Se este for realmente um remanescente de supernova, então ele está se expandindo a cerca de 3,2 milhões de km por hora e tem pelo menos cerca de 1,7 mil anos de idade.
Anteriormente, observações com a missão SOFIA, da NASA, mostraram evidências de uma camada de gás em expansão ao redor de Sagitário C.
Isso deu aos astrônomos uma pista de que uma explosão estelar havia ocorrido no mesmo local.
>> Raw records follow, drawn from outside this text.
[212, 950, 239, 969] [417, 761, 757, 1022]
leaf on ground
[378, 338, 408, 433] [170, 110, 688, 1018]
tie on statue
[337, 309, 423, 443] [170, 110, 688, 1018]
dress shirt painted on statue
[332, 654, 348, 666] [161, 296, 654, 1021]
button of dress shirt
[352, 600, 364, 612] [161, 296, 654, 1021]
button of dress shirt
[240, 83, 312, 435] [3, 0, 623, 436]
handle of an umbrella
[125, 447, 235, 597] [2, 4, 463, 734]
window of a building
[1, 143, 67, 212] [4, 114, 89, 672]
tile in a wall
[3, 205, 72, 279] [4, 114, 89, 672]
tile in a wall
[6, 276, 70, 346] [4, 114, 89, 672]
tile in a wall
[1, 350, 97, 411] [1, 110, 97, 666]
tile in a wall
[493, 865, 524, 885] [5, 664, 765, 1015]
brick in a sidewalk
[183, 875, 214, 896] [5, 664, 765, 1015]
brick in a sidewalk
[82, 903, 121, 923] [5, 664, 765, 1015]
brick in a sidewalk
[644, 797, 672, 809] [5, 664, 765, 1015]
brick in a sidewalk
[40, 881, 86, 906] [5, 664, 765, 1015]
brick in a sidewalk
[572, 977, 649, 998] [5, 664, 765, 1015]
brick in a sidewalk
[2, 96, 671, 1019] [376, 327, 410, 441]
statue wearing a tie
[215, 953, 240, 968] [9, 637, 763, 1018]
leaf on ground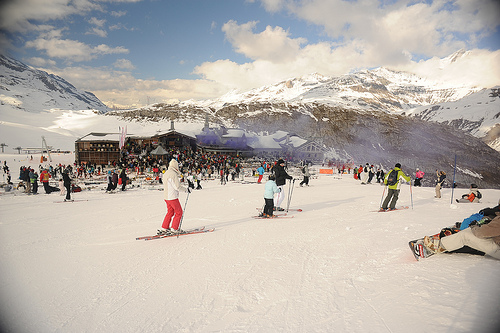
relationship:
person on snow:
[261, 173, 282, 220] [0, 160, 499, 329]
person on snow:
[377, 161, 407, 212] [0, 160, 499, 329]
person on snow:
[158, 152, 196, 225] [10, 196, 478, 330]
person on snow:
[273, 159, 293, 207] [0, 48, 498, 330]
Os longos filamentos vistos na imagem de rádio são causados por partículas energéticas que viajam ao longo de campos magnéticos direcionados principalmente de forma perpendicular ao plano da Galáxia, segundo a equipe de pesquisa.
Os pesquisadores estudaram os dados de raios X em busca de sinais de aumento nas quantidades de elementos-chave no remanescente, que teriam sido causados pela explosão estelar que os espalhou pelo espaço. Apesar de não terem observado um aumento, isso pode indicar que os detritos estelares já se misturaram ao gás circundante.
Uma explicação alternativa para a bolha de raios X é que o gás quente venha de um conjunto de estrelas massivas na região.